▶ THE TASK
Rewrite the mailing-list excerpt starting with "The G5 does" and going on through "a 2 GHZ G5.", substituting "iBook" for every "PowerBook".

The G5 does NOT have the same processor as the G4 :) So it is NOT just 
the speed.
János
On Dec 17, 2004, at 5:18 AM, Andrzej Kozlowski wrote:



> All this seems to mean is that, as Maxim pointed out, you have a fast 
> computer. In agreement with Maxim's observation I have the problem on 
> my 1 GHZ PowerBook but not on a 2 GHZ G5.
>
> That suggests an interesting problem. Is there anyway in suhc cases 
> for the Kernel to obtain information about the processor that is being 
> used, so as to set the TimeConstraint in a way that depends on the 
> speed of the machine? An alternative approach would be to run a very 
> short test program and then use TimeConstraint depending on the 
> system's perfomrance in the test.

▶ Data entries
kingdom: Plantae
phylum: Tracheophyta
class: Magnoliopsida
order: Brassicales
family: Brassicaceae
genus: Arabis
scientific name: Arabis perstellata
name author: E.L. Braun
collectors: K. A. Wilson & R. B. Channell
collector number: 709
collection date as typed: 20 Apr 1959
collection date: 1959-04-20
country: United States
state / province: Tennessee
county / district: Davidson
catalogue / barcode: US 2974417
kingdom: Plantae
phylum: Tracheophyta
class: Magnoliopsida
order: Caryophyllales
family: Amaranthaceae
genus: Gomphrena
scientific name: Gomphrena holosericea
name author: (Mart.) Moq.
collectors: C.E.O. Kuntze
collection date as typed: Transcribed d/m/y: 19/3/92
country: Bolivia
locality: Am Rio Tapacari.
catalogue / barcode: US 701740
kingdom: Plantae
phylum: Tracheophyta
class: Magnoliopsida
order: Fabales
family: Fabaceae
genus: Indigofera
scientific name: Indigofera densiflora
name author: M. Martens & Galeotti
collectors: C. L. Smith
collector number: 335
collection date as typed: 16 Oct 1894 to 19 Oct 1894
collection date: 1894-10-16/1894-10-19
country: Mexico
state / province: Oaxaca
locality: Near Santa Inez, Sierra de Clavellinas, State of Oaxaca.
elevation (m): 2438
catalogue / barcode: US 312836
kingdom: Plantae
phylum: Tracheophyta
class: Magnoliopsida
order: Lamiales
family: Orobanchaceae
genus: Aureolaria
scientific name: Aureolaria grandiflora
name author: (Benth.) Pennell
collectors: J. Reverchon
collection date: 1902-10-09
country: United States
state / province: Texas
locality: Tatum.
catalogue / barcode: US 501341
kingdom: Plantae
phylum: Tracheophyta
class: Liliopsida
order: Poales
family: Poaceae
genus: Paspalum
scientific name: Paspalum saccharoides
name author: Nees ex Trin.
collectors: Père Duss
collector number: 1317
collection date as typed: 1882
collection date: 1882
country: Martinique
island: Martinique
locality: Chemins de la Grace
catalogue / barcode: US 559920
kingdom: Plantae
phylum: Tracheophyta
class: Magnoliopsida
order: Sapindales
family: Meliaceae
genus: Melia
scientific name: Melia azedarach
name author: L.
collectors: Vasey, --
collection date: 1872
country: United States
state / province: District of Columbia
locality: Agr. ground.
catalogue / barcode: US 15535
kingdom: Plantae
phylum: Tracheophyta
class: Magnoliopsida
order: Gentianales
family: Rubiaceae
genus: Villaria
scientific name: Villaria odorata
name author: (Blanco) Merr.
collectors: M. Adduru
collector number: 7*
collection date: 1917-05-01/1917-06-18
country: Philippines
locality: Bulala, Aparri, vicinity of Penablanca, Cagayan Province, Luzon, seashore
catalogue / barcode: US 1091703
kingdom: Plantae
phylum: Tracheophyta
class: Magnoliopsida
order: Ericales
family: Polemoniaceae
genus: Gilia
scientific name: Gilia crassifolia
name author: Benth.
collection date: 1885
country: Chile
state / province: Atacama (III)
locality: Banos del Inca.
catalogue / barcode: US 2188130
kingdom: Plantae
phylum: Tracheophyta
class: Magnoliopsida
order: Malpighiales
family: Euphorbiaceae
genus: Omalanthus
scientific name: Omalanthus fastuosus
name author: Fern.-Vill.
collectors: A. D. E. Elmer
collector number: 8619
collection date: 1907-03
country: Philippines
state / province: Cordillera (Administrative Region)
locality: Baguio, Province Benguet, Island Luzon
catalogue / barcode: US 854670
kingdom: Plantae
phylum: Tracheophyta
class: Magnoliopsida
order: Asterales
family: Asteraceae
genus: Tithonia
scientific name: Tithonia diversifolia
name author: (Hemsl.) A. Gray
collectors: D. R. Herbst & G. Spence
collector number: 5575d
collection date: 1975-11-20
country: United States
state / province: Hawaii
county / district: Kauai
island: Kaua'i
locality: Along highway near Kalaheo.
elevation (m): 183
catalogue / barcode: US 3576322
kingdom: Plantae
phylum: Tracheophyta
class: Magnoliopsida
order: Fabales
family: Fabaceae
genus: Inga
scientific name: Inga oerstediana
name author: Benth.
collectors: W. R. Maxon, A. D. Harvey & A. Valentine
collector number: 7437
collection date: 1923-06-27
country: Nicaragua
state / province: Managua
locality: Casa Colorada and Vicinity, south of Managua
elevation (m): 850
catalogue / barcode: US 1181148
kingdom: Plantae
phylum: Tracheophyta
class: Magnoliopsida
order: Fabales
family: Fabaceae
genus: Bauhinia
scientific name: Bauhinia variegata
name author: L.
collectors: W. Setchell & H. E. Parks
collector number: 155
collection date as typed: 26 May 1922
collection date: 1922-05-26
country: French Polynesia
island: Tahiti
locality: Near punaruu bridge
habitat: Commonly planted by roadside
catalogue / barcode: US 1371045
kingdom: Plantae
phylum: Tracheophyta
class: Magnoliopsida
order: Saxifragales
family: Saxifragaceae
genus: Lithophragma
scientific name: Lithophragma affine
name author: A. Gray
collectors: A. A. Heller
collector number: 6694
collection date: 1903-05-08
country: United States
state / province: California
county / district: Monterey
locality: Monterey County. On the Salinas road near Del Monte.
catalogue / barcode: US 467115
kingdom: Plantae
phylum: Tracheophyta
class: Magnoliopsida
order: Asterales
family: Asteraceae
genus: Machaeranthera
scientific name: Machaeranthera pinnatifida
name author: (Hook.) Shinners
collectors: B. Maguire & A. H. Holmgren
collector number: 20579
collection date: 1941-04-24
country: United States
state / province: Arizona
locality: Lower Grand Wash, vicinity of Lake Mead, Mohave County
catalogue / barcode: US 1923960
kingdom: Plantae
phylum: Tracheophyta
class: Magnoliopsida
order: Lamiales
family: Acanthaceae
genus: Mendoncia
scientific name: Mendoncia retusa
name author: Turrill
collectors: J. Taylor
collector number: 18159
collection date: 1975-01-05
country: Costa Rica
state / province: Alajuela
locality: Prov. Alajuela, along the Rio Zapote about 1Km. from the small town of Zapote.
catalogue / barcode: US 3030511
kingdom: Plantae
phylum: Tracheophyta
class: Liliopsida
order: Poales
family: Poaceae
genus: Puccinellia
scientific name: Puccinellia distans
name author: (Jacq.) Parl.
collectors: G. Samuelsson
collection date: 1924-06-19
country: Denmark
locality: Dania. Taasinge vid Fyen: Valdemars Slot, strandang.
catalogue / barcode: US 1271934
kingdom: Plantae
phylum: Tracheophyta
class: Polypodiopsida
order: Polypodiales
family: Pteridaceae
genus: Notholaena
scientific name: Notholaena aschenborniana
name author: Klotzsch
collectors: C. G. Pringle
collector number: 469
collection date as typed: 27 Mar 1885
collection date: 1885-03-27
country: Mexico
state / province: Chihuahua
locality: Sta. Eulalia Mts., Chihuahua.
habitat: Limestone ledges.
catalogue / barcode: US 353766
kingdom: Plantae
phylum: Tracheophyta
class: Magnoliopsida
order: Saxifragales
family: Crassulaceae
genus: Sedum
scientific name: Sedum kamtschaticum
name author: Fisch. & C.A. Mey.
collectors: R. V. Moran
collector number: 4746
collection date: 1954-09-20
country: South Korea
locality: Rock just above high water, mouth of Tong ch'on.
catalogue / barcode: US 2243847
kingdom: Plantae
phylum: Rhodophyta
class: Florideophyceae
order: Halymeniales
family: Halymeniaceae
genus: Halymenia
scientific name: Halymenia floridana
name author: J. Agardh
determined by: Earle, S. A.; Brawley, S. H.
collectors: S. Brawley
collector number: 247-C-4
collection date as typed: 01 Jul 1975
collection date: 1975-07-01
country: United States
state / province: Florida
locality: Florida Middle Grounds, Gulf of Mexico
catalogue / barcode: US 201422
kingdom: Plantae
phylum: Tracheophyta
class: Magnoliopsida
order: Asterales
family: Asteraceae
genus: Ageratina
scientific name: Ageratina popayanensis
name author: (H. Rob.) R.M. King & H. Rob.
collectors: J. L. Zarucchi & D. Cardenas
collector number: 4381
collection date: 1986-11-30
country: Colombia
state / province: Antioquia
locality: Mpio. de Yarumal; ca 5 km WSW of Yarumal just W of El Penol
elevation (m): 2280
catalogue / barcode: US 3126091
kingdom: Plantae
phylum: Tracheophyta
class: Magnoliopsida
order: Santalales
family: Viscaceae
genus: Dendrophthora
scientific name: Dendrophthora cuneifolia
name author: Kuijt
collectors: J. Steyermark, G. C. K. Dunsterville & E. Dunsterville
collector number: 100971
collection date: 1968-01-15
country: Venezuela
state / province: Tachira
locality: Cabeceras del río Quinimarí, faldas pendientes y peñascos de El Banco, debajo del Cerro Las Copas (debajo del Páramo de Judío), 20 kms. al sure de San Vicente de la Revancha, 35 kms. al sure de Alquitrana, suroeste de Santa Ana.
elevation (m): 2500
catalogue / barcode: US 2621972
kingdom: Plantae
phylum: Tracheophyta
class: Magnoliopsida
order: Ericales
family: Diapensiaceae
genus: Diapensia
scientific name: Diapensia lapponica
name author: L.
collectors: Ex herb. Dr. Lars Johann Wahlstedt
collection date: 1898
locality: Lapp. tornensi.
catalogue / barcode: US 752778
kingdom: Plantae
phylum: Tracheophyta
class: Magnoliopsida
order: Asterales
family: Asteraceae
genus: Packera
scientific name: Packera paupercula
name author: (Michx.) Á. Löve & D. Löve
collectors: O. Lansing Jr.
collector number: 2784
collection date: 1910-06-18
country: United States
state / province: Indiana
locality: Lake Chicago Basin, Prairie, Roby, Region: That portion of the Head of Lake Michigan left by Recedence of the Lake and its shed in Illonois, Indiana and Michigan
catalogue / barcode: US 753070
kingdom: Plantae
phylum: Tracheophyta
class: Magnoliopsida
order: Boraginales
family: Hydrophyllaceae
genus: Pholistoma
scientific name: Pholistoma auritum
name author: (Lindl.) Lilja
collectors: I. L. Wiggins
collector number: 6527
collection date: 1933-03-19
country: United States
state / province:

▶ SOLUTION BELOW
The G5 does NOT have the same processor as the G4 :) So it is NOT just 
the speed.
János
On Dec 17, 2004, at 5:18 AM, Andrzej Kozlowski wrote:



> All this seems to mean is that, as Maxim pointed out, you have a fast 
> computer. In agreement with Maxim's observation I have the problem on 
> my 1 GHZ iBook but not on a 2 GHZ G5.